Lá no meio dos anos 90, quando não havia redes sociais e essa vida toda universalmente compartilhada que vivemos hoje, eu tinha uma só fonte de informação e referência sobre tudo que dizia respeito à minha identidade lésbica. Essa fonte se chamava Cio, um blog dentro do Mixbrasil, escrito pela Vange Leonel e sua mulher Cilmara Bedaque. Eram textos incríveis, divertidos, politizados, enfim, eu entrava todo dia ali esperando um post novo. Era alguém me dizendo que não apenas estava tudo bem, como estava tudo verdadeiramente fantástico. Que nós, mulheres, éramos muito incríveis.
O tempo passou. Quis que eu viesse morar em São Paulo. Isso aconteceu duas décadas depois de ter Vange Leonel como referência distante pra um bocado de coisa, incluindo aí conselhos sentimentais. Eis então que, graças a vários interesses e visões políticas em comum, nos tornássemos “colegas de Twitter”. Daí pra que eu me encontrasse pessoalmente com ela e Cilmara, hoje uma amiga, foi um pulo. E eu que já era fã, virei mais fã ainda.
E aí vem a notícia hoje que Vange se foi.
Lembro agora das cervejas, das fofocas, das opiniões sempre fortes, de uma entrevista que fiz com ela e outras feministas no bar onde esse grupo de amigos sempre se encontrava/encontra aqui em SP, das trocas de ideias.

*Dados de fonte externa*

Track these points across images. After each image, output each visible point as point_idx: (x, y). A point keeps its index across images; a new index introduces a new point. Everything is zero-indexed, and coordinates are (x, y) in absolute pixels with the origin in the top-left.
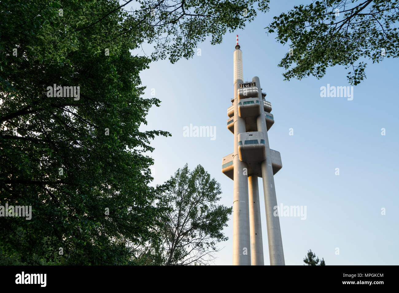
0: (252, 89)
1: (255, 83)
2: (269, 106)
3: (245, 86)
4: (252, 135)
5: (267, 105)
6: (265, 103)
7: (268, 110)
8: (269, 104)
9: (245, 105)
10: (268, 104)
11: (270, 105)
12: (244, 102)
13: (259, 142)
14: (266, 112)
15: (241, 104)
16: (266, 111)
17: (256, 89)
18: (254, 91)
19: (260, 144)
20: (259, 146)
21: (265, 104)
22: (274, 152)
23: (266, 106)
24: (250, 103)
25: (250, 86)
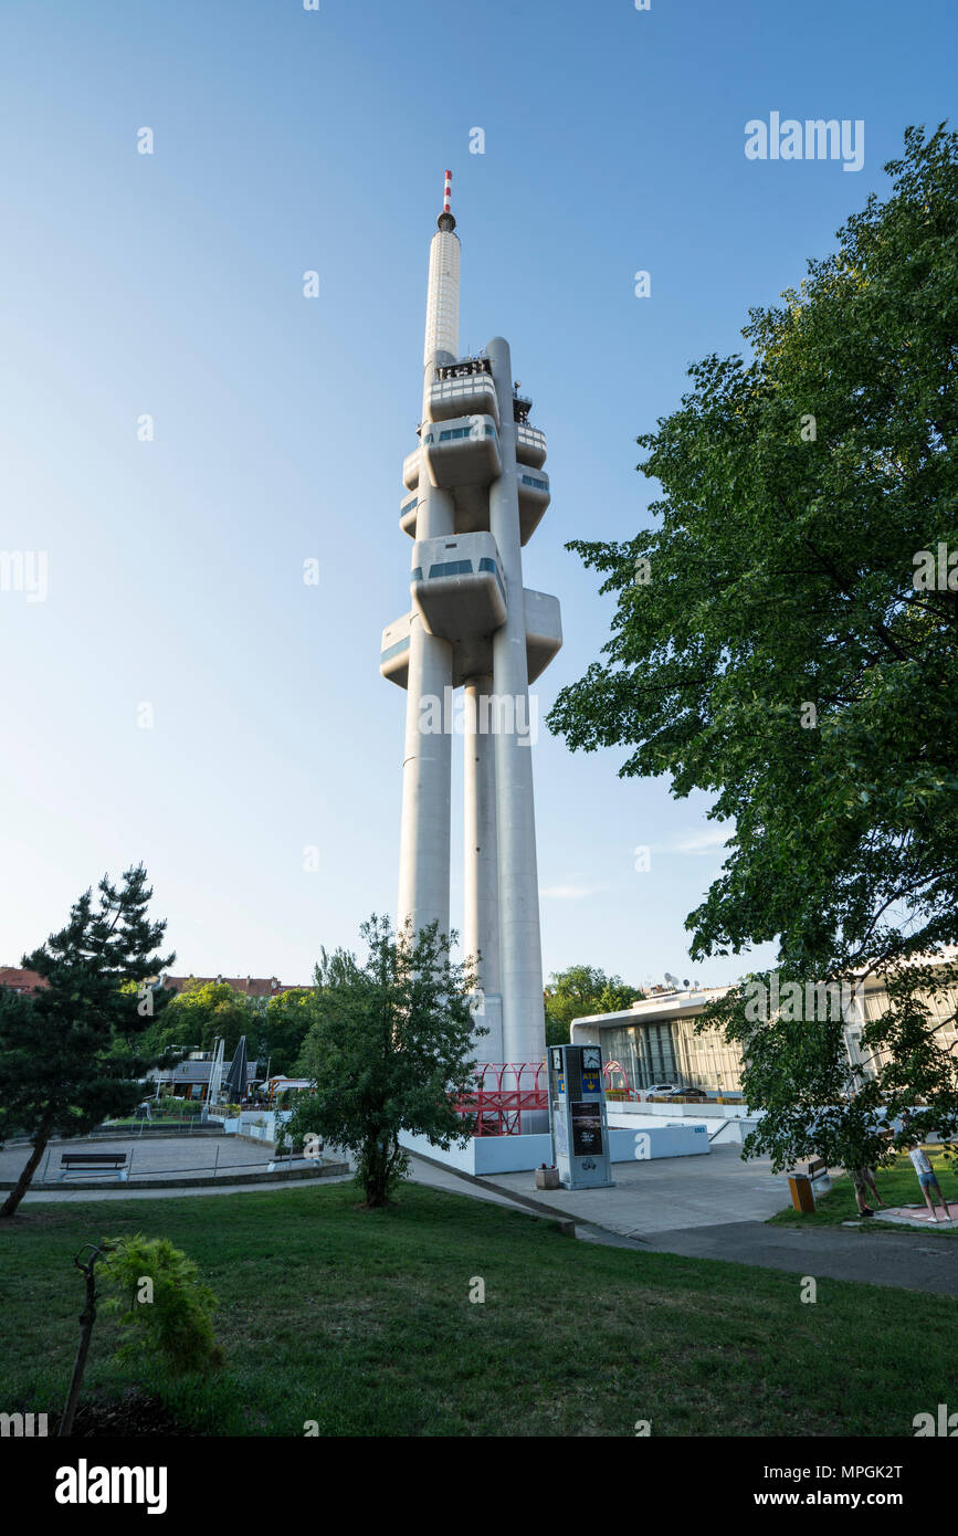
0: (473, 385)
1: (487, 362)
2: (538, 445)
3: (454, 375)
4: (454, 546)
5: (530, 442)
6: (524, 435)
7: (531, 458)
8: (537, 436)
9: (446, 444)
10: (532, 438)
11: (543, 442)
12: (442, 433)
13: (476, 565)
14: (524, 467)
15: (432, 441)
16: (524, 463)
17: (488, 384)
18: (478, 390)
19: (478, 575)
20: (473, 580)
21: (522, 439)
22: (538, 598)
23: (526, 444)
24: (461, 437)
25: (470, 373)
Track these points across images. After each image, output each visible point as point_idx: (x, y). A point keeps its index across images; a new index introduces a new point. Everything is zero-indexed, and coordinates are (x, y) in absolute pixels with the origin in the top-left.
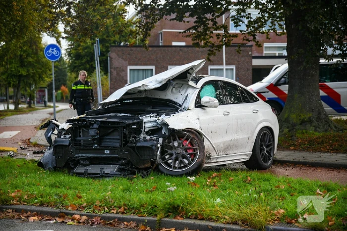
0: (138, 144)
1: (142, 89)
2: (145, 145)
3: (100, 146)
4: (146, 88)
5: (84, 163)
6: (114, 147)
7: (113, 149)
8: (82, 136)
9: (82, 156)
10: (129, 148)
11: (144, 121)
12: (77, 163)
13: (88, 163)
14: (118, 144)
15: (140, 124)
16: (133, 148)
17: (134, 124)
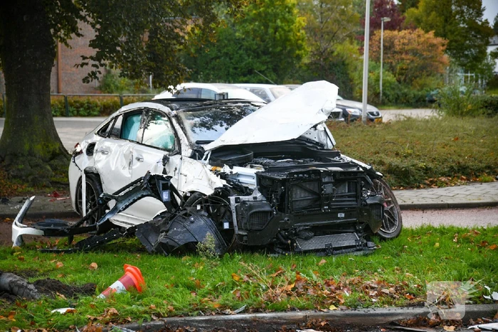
10: (367, 208)
14: (354, 204)
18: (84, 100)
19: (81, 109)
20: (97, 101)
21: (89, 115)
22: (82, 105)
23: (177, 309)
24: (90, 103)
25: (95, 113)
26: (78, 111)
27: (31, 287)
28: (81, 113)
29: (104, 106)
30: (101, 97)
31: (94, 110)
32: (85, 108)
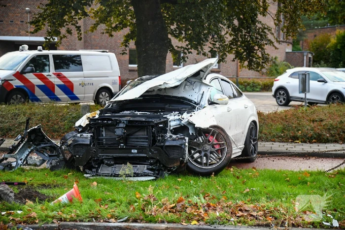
0: (167, 144)
1: (163, 87)
2: (174, 144)
3: (126, 146)
4: (167, 86)
5: (109, 163)
6: (142, 147)
7: (141, 149)
8: (104, 136)
9: (106, 156)
10: (157, 148)
11: (169, 120)
12: (100, 163)
13: (112, 163)
14: (146, 144)
15: (166, 123)
16: (162, 147)
17: (161, 123)
18: (250, 81)
19: (248, 87)
20: (260, 81)
21: (253, 91)
22: (249, 84)
23: (78, 216)
24: (255, 83)
25: (258, 90)
26: (246, 88)
27: (12, 195)
28: (248, 89)
29: (264, 85)
30: (263, 79)
31: (257, 88)
32: (251, 87)
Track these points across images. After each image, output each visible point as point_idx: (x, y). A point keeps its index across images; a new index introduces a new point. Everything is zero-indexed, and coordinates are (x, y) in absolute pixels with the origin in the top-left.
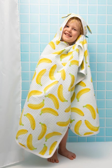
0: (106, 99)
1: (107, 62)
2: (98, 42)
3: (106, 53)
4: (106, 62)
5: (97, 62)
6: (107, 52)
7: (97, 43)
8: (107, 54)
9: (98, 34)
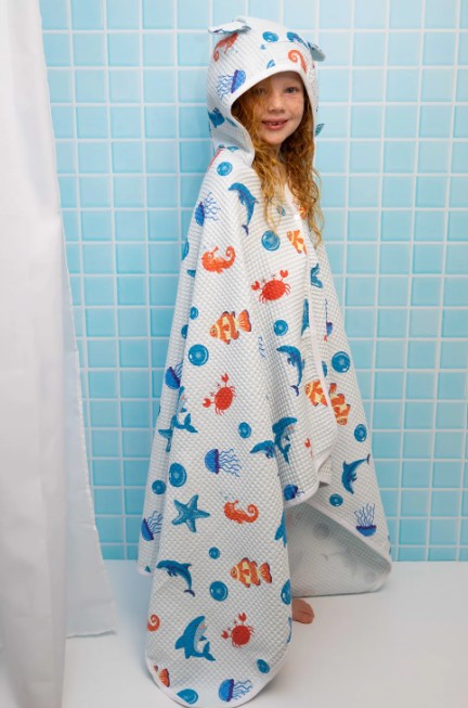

Vange era foda. Guardava em si uma energia e uma lucidez que ecoavam e reverberam em quem estivesse perto. Ou melhor, ainda ecoa e reverbera, não fosse isso nem estaria escrevendo esse texto aqui.
Todo mundo aprendia e ainda tem a aprender com Vange. Como militante LGBT, ela ouvia a todos e processava as informações ao seu redor da maneira mais “comunista” possível: traduzia todo seu arsenal de conhecimento, o que não era pouco, em palavras muito bem articuladas para o entendimento comum. Escreveu peças, entre elas, As Sereias de Rive Gauche, um clássico da narrativa lésbica. Novas gerações de meninas deviam procurar, ler, entender onde tudo começou.
E bem, como amiga de quem amigo quisesse ser, ela era sempre essa coisa imensamente generosa. Aliás, generosa, taí uma palavra que explica bem Vange Leonel.
Brinquei um dia que quando tivesse dinheiro eu podia pagar pra que ela tivesse uma coluna aqui nesse blog, porque eu sentia falta dela escrevendo, daqueles tempos em que, sem saber, ela ajudava tanta menina a entender que elas não estavam sós.
Hoje, Vange, preciso dizer que é você quem não está só. Estamxs juntxs. Em algum lugar para sempre fixo em nossos corações e mentes. Obrigada por tudo.
E para Cilmara, como bem citou o amigo Pedro Alexandre Sanches, “todo amor que houver nessa vida”.
ps.: A foto acima foi uma que tirei dela, de costas, no Carnaval deste ano. Esse coração colorido que ela continua sendo.